__Dataset content__:
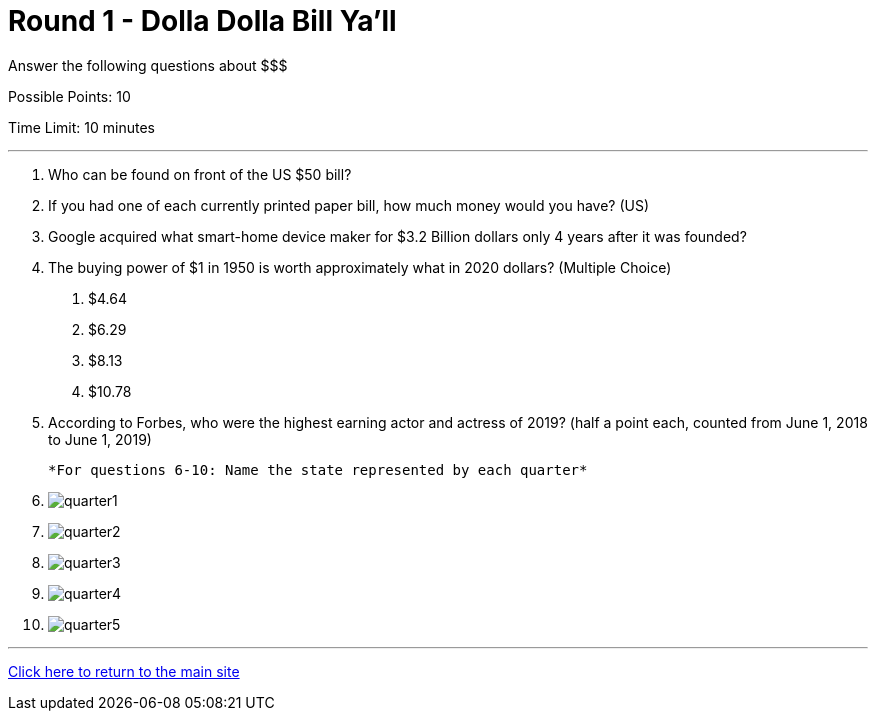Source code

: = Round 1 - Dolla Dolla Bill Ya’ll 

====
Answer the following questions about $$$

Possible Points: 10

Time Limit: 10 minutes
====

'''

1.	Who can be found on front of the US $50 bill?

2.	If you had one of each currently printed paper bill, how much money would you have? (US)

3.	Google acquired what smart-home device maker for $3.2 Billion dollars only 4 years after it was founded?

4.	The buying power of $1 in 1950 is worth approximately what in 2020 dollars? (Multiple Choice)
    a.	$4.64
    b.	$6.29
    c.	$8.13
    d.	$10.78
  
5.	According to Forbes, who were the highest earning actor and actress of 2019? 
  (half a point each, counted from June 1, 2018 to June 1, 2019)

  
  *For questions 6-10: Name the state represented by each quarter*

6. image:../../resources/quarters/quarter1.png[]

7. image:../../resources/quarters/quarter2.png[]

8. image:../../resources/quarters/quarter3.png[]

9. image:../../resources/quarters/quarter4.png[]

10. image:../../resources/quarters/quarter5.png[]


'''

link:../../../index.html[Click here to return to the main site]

__Problem__: Find every line in the records that uses the string "questions", then copy it.

__Answer to the problem__:
Answer the following questions about $$$
  *For questions 6-10: Name the state represented by each quarter*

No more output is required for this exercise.